(Dataset content Opens)

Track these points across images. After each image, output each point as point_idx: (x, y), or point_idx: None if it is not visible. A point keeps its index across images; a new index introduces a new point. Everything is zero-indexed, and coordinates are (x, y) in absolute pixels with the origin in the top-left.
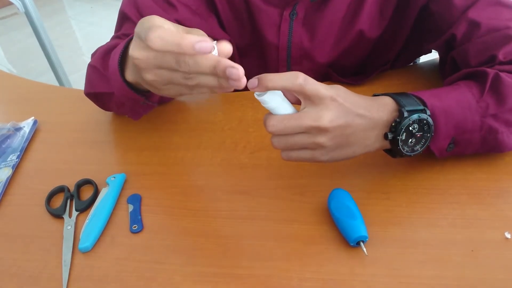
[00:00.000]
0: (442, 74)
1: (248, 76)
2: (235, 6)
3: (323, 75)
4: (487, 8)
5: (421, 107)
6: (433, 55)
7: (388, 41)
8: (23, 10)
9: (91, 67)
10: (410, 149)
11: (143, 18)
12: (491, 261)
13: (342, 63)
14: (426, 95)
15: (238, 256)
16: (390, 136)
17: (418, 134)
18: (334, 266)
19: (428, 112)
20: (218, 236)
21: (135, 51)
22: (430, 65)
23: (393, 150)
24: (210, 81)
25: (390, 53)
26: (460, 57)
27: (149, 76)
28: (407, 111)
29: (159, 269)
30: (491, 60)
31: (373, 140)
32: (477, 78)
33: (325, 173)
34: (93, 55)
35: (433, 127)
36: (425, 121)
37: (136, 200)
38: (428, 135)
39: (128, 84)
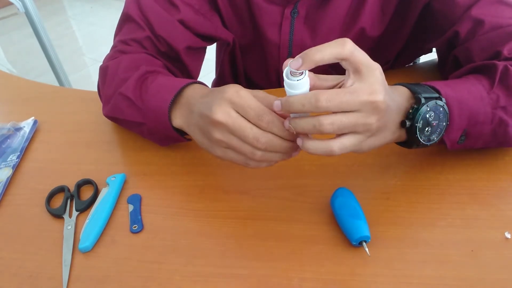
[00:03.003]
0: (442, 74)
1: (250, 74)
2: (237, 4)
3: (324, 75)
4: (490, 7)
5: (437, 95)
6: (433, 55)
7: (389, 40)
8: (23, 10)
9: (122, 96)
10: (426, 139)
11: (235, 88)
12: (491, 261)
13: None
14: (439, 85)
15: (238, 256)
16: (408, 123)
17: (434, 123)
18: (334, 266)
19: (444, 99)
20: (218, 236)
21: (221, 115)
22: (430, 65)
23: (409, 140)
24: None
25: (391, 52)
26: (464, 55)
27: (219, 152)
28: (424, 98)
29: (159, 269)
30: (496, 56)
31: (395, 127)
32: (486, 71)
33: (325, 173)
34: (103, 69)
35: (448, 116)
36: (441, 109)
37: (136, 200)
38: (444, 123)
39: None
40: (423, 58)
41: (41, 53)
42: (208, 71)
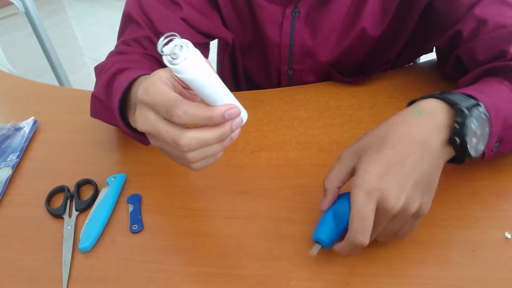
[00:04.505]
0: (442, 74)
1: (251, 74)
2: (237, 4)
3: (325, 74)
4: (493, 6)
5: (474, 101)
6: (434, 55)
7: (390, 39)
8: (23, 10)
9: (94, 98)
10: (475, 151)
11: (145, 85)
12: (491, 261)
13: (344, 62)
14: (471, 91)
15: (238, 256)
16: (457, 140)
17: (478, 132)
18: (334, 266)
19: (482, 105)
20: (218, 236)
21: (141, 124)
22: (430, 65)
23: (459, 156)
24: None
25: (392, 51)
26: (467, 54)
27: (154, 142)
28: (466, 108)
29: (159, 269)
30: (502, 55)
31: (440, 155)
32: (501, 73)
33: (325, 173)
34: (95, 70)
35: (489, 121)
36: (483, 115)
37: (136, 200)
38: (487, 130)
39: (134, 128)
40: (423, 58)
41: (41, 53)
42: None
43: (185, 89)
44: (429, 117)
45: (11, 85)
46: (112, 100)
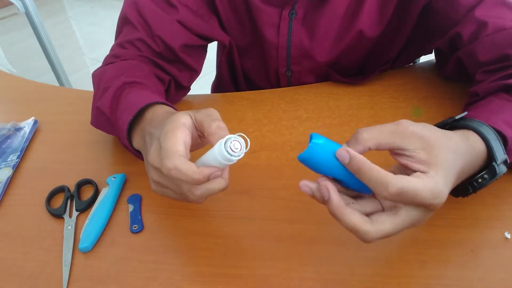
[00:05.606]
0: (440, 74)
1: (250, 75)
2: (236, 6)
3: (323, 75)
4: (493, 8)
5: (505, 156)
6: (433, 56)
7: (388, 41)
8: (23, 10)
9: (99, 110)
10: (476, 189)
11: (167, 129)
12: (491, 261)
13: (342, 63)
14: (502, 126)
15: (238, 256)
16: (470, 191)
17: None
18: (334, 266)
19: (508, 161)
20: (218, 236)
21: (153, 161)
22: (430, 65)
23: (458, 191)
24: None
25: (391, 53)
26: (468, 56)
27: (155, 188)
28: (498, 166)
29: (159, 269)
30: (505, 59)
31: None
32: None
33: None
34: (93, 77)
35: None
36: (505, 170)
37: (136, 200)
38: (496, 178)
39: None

(Dataset content Closes)

Task to carry out:
When you write out the material, keep every line exact and leave out each picture.

Task response:
Track these points across images. After each image, output each point as point_idx: (x, y), or point_idx: None if it is not visible. A point keeps its index across images; a new index introduces a new point. Everything is zero-indexed, and coordinates are (x, y) in absolute pixels with the origin in the top-left.
[00:00.000]
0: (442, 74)
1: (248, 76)
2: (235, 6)
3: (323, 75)
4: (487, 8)
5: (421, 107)
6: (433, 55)
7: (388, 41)
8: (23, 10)
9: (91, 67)
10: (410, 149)
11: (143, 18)
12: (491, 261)
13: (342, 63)
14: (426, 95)
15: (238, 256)
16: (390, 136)
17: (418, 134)
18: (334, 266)
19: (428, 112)
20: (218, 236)
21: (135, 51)
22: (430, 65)
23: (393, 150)
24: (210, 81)
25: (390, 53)
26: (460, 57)
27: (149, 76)
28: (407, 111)
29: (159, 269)
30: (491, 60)
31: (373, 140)
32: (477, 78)
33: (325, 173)
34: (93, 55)
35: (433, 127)
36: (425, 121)
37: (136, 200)
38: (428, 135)
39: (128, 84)
[00:03.003]
0: (442, 74)
1: (250, 74)
2: (237, 4)
3: (324, 75)
4: (490, 7)
5: (437, 95)
6: (433, 55)
7: (389, 40)
8: (23, 10)
9: (122, 96)
10: (426, 139)
11: (235, 88)
12: (491, 261)
13: None
14: (439, 85)
15: (238, 256)
16: (408, 123)
17: (434, 123)
18: (334, 266)
19: (444, 99)
20: (218, 236)
21: (221, 115)
22: (430, 65)
23: (409, 140)
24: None
25: (391, 52)
26: (464, 55)
27: (219, 152)
28: (424, 98)
29: (159, 269)
30: (496, 56)
31: (395, 127)
32: (486, 71)
33: (325, 173)
34: (103, 69)
35: (448, 116)
36: (441, 109)
37: (136, 200)
38: (444, 123)
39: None
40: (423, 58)
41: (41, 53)
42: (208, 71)
[00:04.505]
0: (442, 74)
1: (251, 74)
2: (237, 4)
3: (325, 74)
4: (493, 6)
5: (474, 101)
6: (434, 55)
7: (390, 39)
8: (23, 10)
9: (94, 98)
10: (475, 151)
11: (145, 85)
12: (491, 261)
13: (344, 62)
14: (471, 91)
15: (238, 256)
16: (457, 140)
17: (478, 132)
18: (334, 266)
19: (482, 105)
20: (218, 236)
21: (141, 124)
22: (430, 65)
23: (459, 156)
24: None
25: (392, 51)
26: (467, 54)
27: (154, 142)
28: (466, 108)
29: (159, 269)
30: (502, 55)
31: (440, 155)
32: (501, 73)
33: (325, 173)
34: (95, 70)
35: (489, 121)
36: (483, 115)
37: (136, 200)
38: (487, 130)
39: (134, 128)
40: (423, 58)
41: (41, 53)
42: None
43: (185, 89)
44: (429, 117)
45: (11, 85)
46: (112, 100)
[00:05.606]
0: (440, 74)
1: (250, 75)
2: (236, 6)
3: (323, 75)
4: (493, 8)
5: (505, 156)
6: (433, 56)
7: (388, 41)
8: (23, 10)
9: (99, 110)
10: (476, 189)
11: (167, 129)
12: (491, 261)
13: (342, 63)
14: (502, 126)
15: (238, 256)
16: (470, 191)
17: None
18: (334, 266)
19: (508, 161)
20: (218, 236)
21: (153, 161)
22: (430, 65)
23: (458, 191)
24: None
25: (391, 53)
26: (468, 56)
27: (155, 188)
28: (498, 166)
29: (159, 269)
30: (505, 59)
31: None
32: None
33: None
34: (93, 77)
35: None
36: (505, 170)
37: (136, 200)
38: (496, 178)
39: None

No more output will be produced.